[Dataset entries]
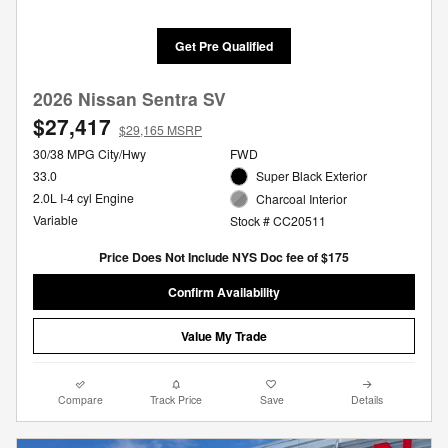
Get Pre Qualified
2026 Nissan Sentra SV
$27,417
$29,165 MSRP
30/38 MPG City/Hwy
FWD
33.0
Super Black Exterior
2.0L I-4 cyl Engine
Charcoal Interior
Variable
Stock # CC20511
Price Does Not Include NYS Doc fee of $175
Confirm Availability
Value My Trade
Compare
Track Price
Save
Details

> _Work instruction_:
Rewrite the text of the dataset entries with "Super Black" changed to "Gun Metallic" and everything else kept the same, leaving out the pictures.

> _Written solution_:
Get Pre Qualified
2026 Nissan Sentra SV
$27,417
$29,165 MSRP
30/38 MPG City/Hwy
FWD
33.0
Gun Metallic Exterior
2.0L I-4 cyl Engine
Charcoal Interior
Variable
Stock # CC20511
Price Does Not Include NYS Doc fee of $175
Confirm Availability
Value My Trade
Compare
Track Price
Save
Details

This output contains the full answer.